I'm not saying that's what happened; I'm just saying the results would have been awfully damned similar.
THE SEASTEADING INSTITUTE was the toast of tech entrepreneurs when it received financial backing from venture capitalist Peter Thiel in 2008. Its mission was to build a manmade island nation where inventors could work free of heavy-handed government interference. One early rendering shows an island raised on concrete stilts in eerily calm waters. The buildings atop the platform resemble nothing so much as the swanky tech campus of an entrepreneur’s ultimate dream: No sign of land or civilization in sight. The island, despite appearing strapped for square footage, has room for a full-size swimming pool with deck lounges.
In a 2009 essay, Thiel described these island paradises as a potential “escape from politics in all its forms.” It wasn’t just desirable, he said. It seemed possible. “We may have reached the stage at which it is economically feasible, or where it will soon be feasible,” he wrote.
More than a half-decade later, the dream has yet to be realized. And optimism is starting to waver. Earlier this year, during a talk at George Mason University, Thiel said, “I’m not exactly sure that I’m going to succeed in building a libertarian utopia any time soon.” Part of the problem: A truly self-sufficient society might exceed the range even of Thiel’s fortune. “You need to have a version where you could get started with a budget of less than $50 billion,” he said.
For its part, The Seasteading Institute has also come to appreciate that the middle of the ocean is less inviting than early renderings suggest. It now hopes to find shelter in calmer, government-regulated waters. According to its most recent vision statement, “The high cost of open ocean engineering serves as a large barrier to entry and hinders entrepreneurship in international waters. This has led us to look for cost-reducing solutions within the territorial waters of a host nation.”
Thiel’s reassessment marks a clear departure from tech culture’s unflinching confidence in its ability to self-govern. In recent years a number of prominent entrepreneurs have urged Silicon Valley to create a less inhibited place for its work. Larry Page called on technologists to “set aside a small part of the world” to test new ideas. Elon Musk has aimed at colonizing Mars. And venture capitalist Tim Draper made a proposal to divide Silicon Valley into its own state. But aside from the continued growth of full-service tech campuses such as Google’s and Facebook’s, very little has been accomplished in the way of true societal independence.

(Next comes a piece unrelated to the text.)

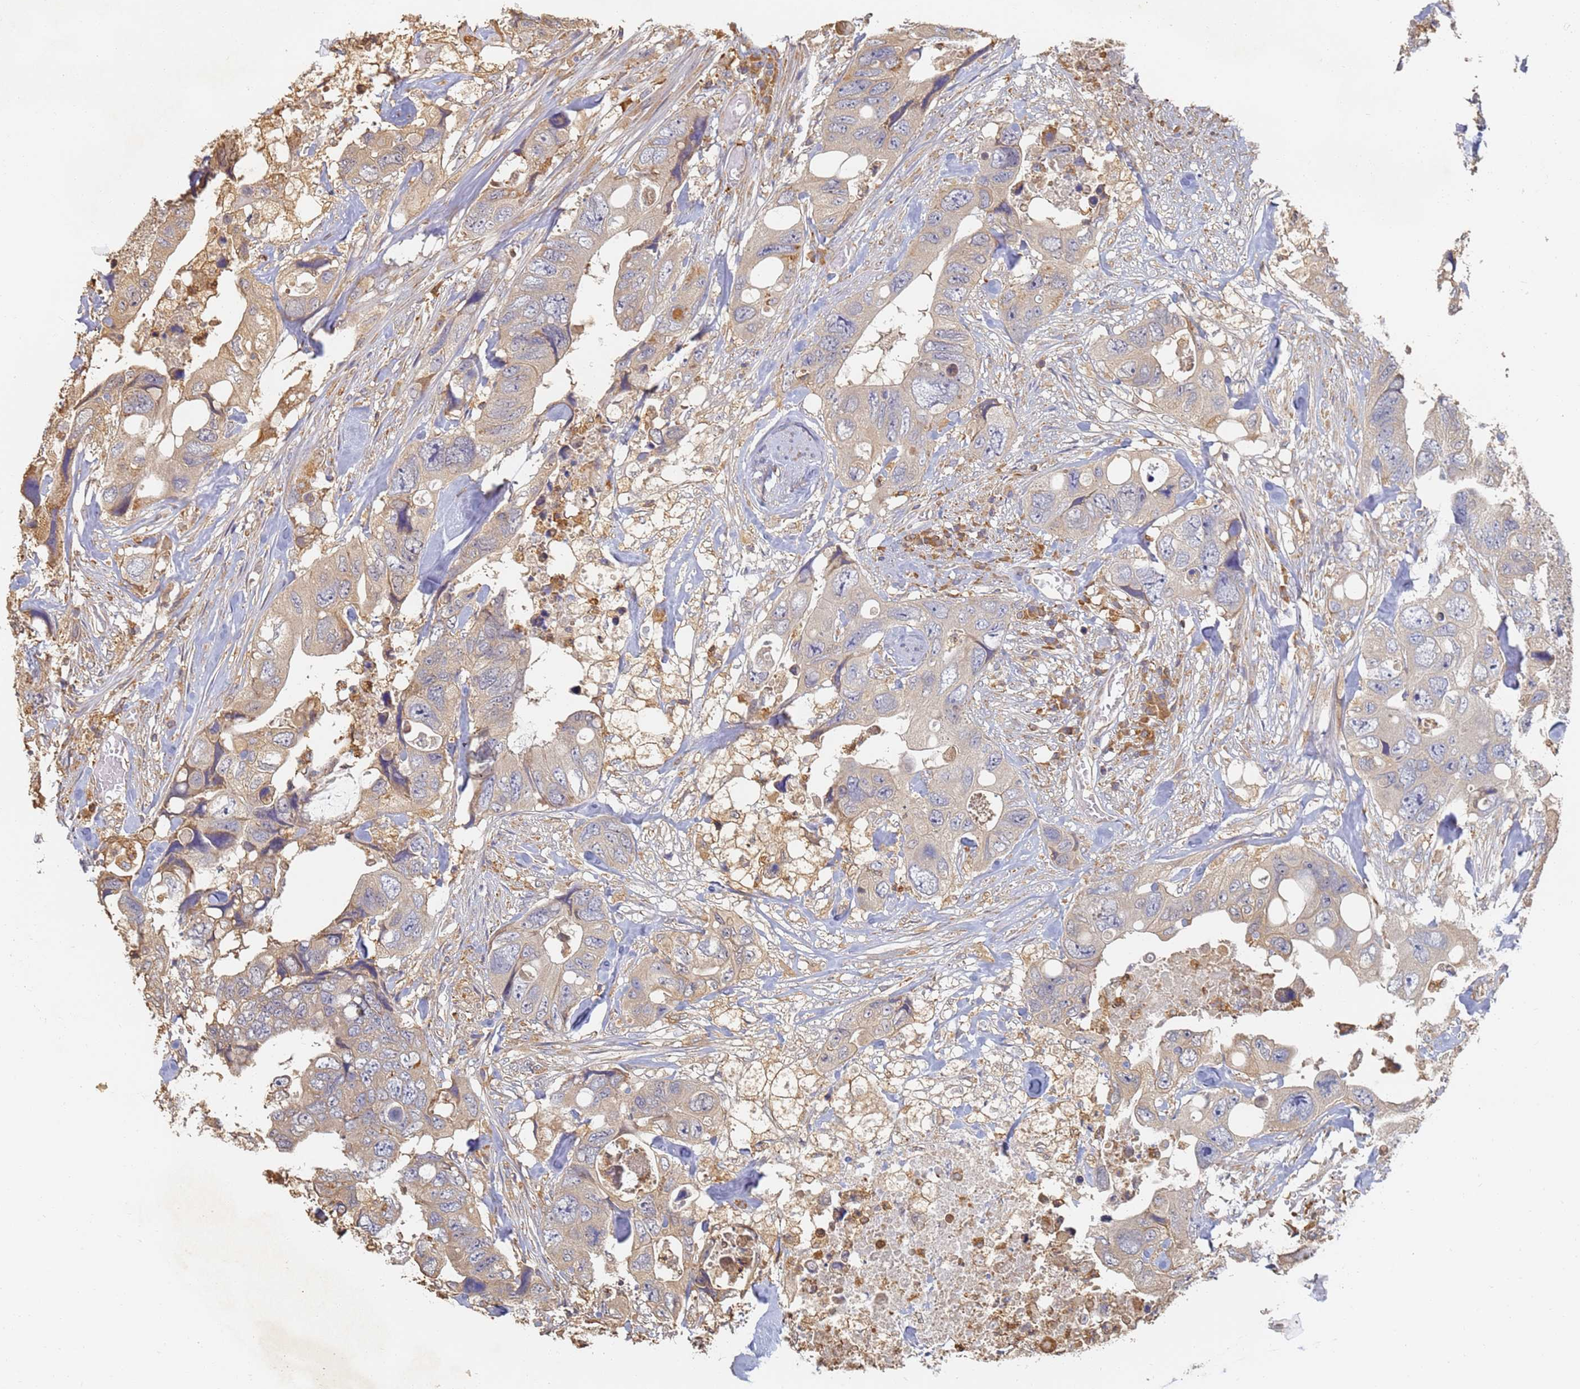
{"staining": {"intensity": "weak", "quantity": "<25%", "location": "cytoplasmic/membranous"}, "tissue": "colorectal cancer", "cell_type": "Tumor cells", "image_type": "cancer", "snomed": [{"axis": "morphology", "description": "Adenocarcinoma, NOS"}, {"axis": "topography", "description": "Rectum"}], "caption": "The histopathology image exhibits no staining of tumor cells in colorectal cancer (adenocarcinoma).", "gene": "BIN2", "patient": {"sex": "male", "age": 57}}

Building a government, it turns out, is a more complex challenge than much of Silicon Valley would have you believe. Now, Thiel and other high-profile Silicon Valley investors are carefully taking stock of the anti-government view they helped popularize. For all Thiel’s open criticism of elected officials, he sounded remarkably like a politician recanting false promises on the stage at George Mason. Toward the end of the talk, he reflected for a moment on his early essay on seasteading. “Writing is always such a dangerous thing,” he said. “It was late at night. I quickly typed it off.”